▸ **Work task**:
Extend the text on automated inspection of tablets and capsules, picking up after its last sentence.

▸ **Text excerpt**:

=======

Different types of defects in tablets can indicate a problem in the forming process. For example, a tablet is coming apart or its surface is coming off may indicate that it is not pressed together tightly enough. This defect may cause a tablet that's supposed to dissolve over a ten-hour time period to dissolve in just one hour and release all of its active ingredients at once. In that case, it would not provide the prescribed result and could harm the patient.

Drug manufacturers primarily inspect capsules for breakage. If the capsule is broken, punctured, or torn, its ingredients could leak out. Leaking pharmaceutical products may also be harmful to shipping and handling personnel. Other defects include having a capsule assembled with two tops or two bottoms instead of a top and a bottom, or two tops and one bottom, and so forth.

The image processor that recognizes these defects stores a software library containing all of the required algorithms, such as pattern matching, surface analysis, and texture analysis. To configure the inspection system, the process engineer selects algorithms from the library or from a pull-down menu of filters and attributes. No programs need to be written. To set up the system for a given inspection setup, the process engineer selects the region of interest and then the properties to be inspected.

The software library contains vision configurations for different capsules and for tablets of various shapes. To set up for a new product, the engineer can start with the configuration file for inspecting a similar type product, then reposition, resize, and reshape the inspection areas and add or subtract areas to develop a custom inspection program for the new product.

While the inspection system collects complete data on every tablet or capsule in the system, manufacturers do not normally save all the data. Typically, they want to report pass-fail data and often save the exact readings from failed units. If, for example, 1% of the tablets have black specks, the system could set up an alarm for an engineer to analyze the data and find out the actual size and location of the specks as part of the company's continuous process-improvement effort.

=======

▸ **Given information**:
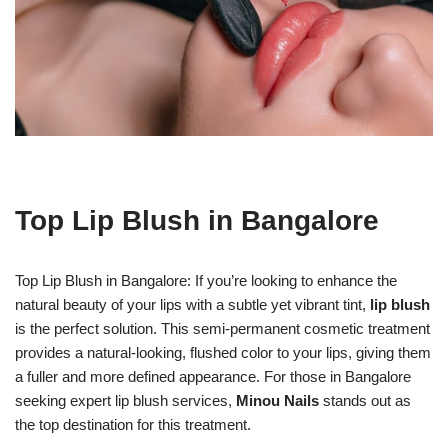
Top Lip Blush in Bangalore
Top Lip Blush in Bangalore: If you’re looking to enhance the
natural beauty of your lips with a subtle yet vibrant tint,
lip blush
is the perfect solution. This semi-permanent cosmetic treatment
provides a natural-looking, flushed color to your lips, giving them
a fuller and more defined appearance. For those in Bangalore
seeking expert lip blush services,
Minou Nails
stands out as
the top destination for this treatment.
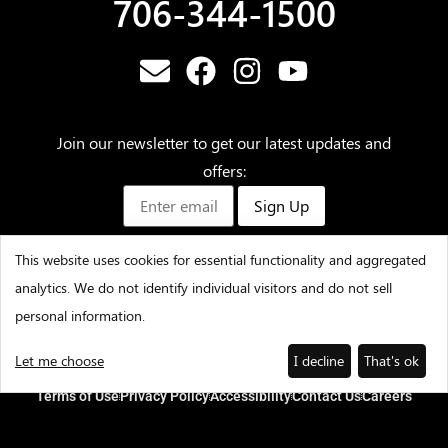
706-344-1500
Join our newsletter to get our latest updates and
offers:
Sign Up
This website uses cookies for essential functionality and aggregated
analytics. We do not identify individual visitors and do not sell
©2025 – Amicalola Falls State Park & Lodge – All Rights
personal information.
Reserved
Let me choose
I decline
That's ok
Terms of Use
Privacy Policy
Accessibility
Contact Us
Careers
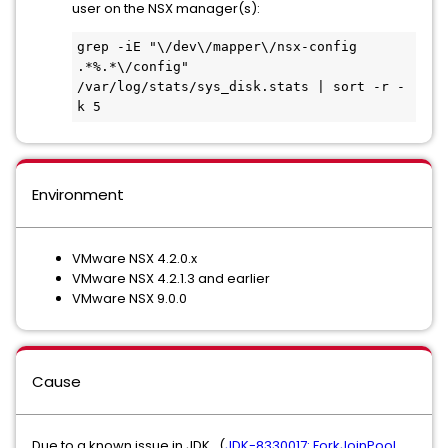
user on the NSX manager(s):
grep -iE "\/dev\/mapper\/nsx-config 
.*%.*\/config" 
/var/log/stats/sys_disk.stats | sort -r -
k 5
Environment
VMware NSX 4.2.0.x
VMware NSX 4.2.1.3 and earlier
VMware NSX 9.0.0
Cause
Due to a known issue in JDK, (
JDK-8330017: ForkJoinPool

=======

▸ **Exercise response**:
SV Research deliberately specified off-the-shelf components for all system elements. "We've looked at the reliability numbers for custom components typically available in the industry," Lawson points out, "and we looked at the reliability of standard industrial PCs. The industrial PC market shows much higher reliability than the typical company that builds 2000 custom boards a year."

The current inspection system runs on two 850-MHz Pentium III computers that are dedicated to image processing, a Quad-Viper frame grabber from Coreco Imaging (St. Laurent, QC, Canada), and commercial software. "Our current product runs in the Windows 2000 environment," Larson says. "The software that is actually doing the vision algorithms, such as the morphology functions and many of the underlying vision-processing algorithms, are not things we've written, but were obtained from licensed libraries." A typical camera used is the Sony XC55 1/3-in., interline-transfer, progressive-scan CCD from Sony Electronics (Park Ridge, NJ). It provides 646 × 485-pixel resolution, 500 TV lines, and a signal-to-noise ratio of 56 dB.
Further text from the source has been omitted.